Once Perkins arrived in Wisconsin, he was accused in yet another string of incidents. The cases bear more serious assault charges as well. That includes the incident in August where Perkins is accused of assaulting another man while he was sleeping after meeting him at a bar earlier that evening.

Active warrants; Eviction from UW student housing

It’s not clear whether UW housing officials were aware of Perkins’ public criminal record in Rhode Island when he signed a lease for an Eagle Heights apartment as a graduate student on July 30 this year.

When reached for comment, spokesperson John Lucas mentioned there was much they couldn’t share due to student privacy laws but pointed towards the university’s disclosure policies when applying for student housing.

UW policy indicates students are asked to disclose only felony convictions when filling out housing applications. For Perkins, most of his Rhode Island cases haven’t yet closed, and all of them are misdemeanors.

It’s also not clear if UW was aware of active arrest warrants, all written months ago in January 2021 after Perkins failed to show up for court proceedings in his criminal cases in Rhode Island.  A Rhode Island courts official confirmed to News 3 Investigates on Tuesday that those warrants were still active for his arrest. Those warrants aren’t extraditable in Wisconsin, a spokesperson for the UW campus police told News 3, so they can’t arrest him for those cases.

Plus, the charges aren’t easily searchable for out-of-state police, UWPD’s Marc Lovicott said.

“Because the warrants are low level misdemeanors, they aren’t listed in national law enforcement databases — so we did not have access to that info. Through other local agency searches, our detectives were able to find the warrants.”

The eviction, filed on December 10, includes court documents showing UW housing officials first threatened Perkins with eviction on September 24, saying they had learned of multiple harassment incidents against both students and staff on campus.

At the time, Perkins had only been accused in a Wisconsin court of one incident: the second-degree sexual assault filed on August 25.

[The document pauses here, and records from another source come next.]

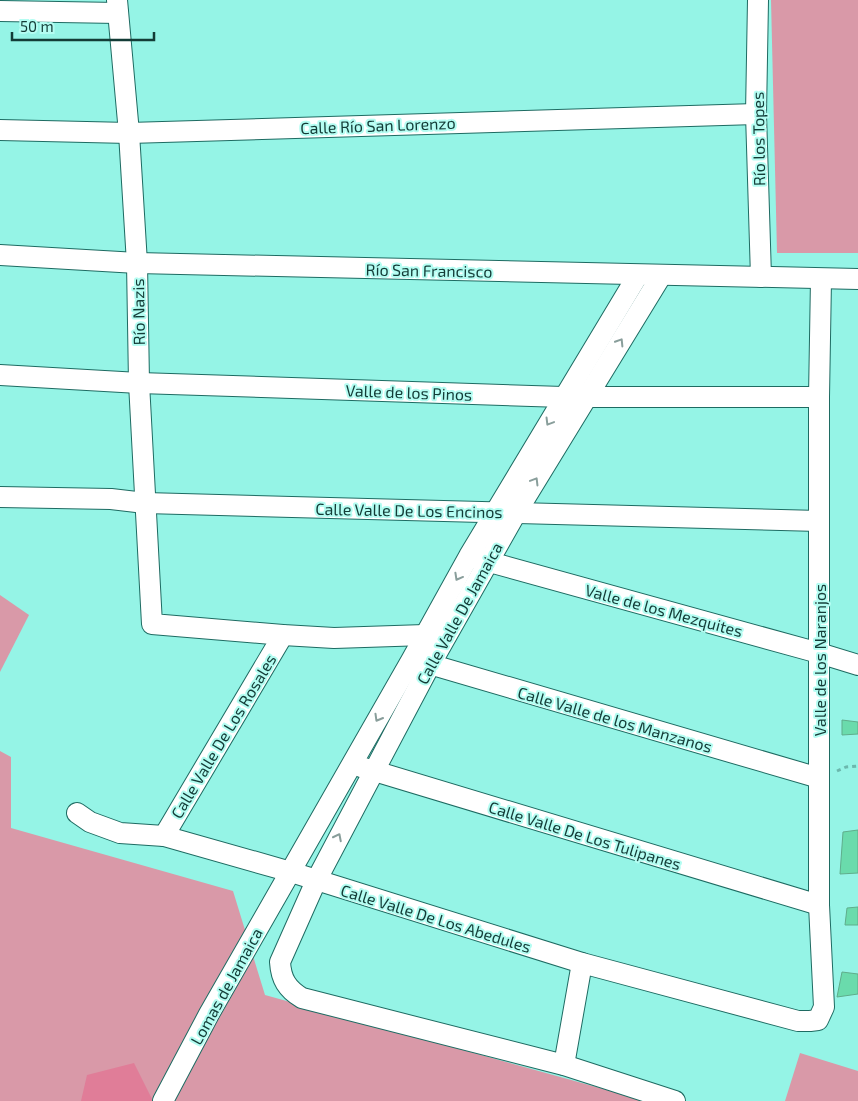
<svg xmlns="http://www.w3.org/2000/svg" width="858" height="1101" font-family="'Exo 2',sans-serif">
<rect width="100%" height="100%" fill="#95f4e6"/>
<!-- green -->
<g fill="#d999a8">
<path d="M771,0H858V253H777Z"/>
<path d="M0,595L29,615L0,672Z"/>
<path d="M0,751L11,757V828L233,891L265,995L647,1101H0Z"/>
<path d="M800,1053L858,1071V1101H785Z"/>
</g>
<!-- forest -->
<path fill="#e07d98" d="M134,1063L153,1101H81L87,1075Z"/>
<!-- building -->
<g fill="#6adbac" stroke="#5fad8b">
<path d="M842,720L858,722V734L842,735Z"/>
<path d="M858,830V873L840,874L843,832Z"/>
<path d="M858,907V925H845L847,908Z"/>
<path d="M842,972L858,974V994L837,997Z"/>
</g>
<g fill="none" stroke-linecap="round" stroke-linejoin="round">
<!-- minor casing -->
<g stroke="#1e6b62" stroke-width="22">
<g id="minor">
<path d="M117,0L129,133L137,263L139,383L152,624L283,635L334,638L425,635"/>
<path d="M758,0L756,114L761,277"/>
<path d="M0,11L118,13"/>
<path d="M0,130L129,133L756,114"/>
<path d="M0,255L137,263L858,279"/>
<path d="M661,276L516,513L430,665L316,881L280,962C281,979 287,989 302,998L564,1065L675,1101"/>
<path d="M0,375L139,383L563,397H819"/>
<path d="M0,497L111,499L145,503L819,521"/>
<path d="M475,558L819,653L858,665"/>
<path d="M419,661L819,778"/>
<path d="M361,767L819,905"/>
<path d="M77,813L90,822L120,833L164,836L291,872L582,963L798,1021H810L818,1020L824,1007L819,905V397L821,279"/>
<path d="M164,836L283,635"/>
<path d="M564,1065L582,963"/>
<path d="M163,1101L209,1014L412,659L469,556L638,275"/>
</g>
</g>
<!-- path -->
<path stroke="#6bb8ad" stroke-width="3" stroke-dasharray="4 4" stroke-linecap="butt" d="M837,771L846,767L858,766"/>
<!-- minor -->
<use href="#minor" stroke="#fff" stroke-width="20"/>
</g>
<!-- one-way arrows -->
<defs><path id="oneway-chevron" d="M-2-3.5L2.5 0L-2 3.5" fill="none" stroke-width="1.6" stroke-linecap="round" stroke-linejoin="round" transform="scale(1.25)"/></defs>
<g stroke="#899e9b">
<use href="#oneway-chevron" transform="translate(620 342) rotate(-58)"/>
<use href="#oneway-chevron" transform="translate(549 422) rotate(121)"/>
<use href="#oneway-chevron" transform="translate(535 481) rotate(-59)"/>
<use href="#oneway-chevron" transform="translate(458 577) rotate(119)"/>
<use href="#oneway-chevron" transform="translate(378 718) rotate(120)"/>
<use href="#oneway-chevron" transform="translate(338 837) rotate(-63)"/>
</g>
<g text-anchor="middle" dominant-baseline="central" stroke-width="4" stroke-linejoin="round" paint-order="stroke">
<!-- street labels -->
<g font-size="16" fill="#133c37" stroke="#b4fdf2">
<text transform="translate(378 125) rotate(-2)">Calle Río San Lorenzo</text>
<text transform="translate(758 139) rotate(-91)">Río los Topes</text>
<text transform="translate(429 270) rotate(1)">Río San Francisco</text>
<text transform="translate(138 312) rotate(-91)">Río Nazis</text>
<text transform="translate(409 392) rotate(2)">Valle de los Pinos</text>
<text transform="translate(409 510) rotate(1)">Calle Valle De Los Encinos</text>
<text transform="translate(664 610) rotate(15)">Valle de los Mezquites</text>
<text transform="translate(459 613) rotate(-61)">Calle Valle De Jamaica</text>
<text transform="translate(819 660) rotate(-90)">Valle de los Naranjos</text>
<text transform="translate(615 719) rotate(16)">Calle Valle de los Manzanos</text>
<text transform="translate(223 736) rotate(-59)">Calle Valle De Los Rosales</text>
<text transform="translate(585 835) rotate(17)">Calle Valle De Los Tulipanes</text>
<text transform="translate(436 918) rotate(17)">Calle Valle De Los Abedules</text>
<text transform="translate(226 986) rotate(-61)">Lomas de Jamaica</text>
</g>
</g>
<!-- scale -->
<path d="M12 32v8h142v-8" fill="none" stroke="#133c37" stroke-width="2.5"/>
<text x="20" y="32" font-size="15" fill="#133c37" stroke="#b4fdf2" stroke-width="4" paint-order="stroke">50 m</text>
</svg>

“…We have been made aware of your actions of multiple incidents of harassment, and you have not responded to my request to schedule a meeting to discuss these incidents,” a UW housing official said in the letter to Perkins. “These incidents have been aimed at of [sic] other residents of University Apartments and University Apartments staff and are considered to be a violation of your lease terms and conditions.”

Kelly Ignatoski, the director of University Apartments, gave him five days to “cease his behavior immediately,” noting that any additional harassment allegations would result in terminating his lease.

Weeks after receiving that letter, court filings indicate Perkins was accused of similar behavior two more times: he was cited in Sauk County for fourth-degree sexual assault on November 3, then charged with “lewd and lascivious behavior” on November 8 for the incident where he’s accused of harassing a man in a gym on Monroe Street.

The next communication including in the eviction court filing from the university comes on November 15. He was told his lease will be terminated effective December 1 because he was no longer a student at the university, making him ineligible for housing.

“Because you have been officially suspended by the University effective November 10, 2021 and are no longer a student at the University of Wisconsin-Madison, you are no longer eligible to live in University Apartments,” a UW housing official wrote. She noted that only single graduate students are eligible to live in his apartment.

However, by all indications, Perkins didn’t leave. In Wisconsin, a lease termination letter typically precedes a formal eviction filing as only a judge can ultimately order someone out of their home.

But it wasn’t until ten days after his lease was terminated that the university formally filed to evict Perkins from Eagle Heights, according to court records.

By that time, he was accused of offending yet again: this time, the most recent third-degree sexual assault, reported to UW police officers as happening on December 7 at that same apartment.

This article was updated to include comment from the University of Wisconsin campus police department.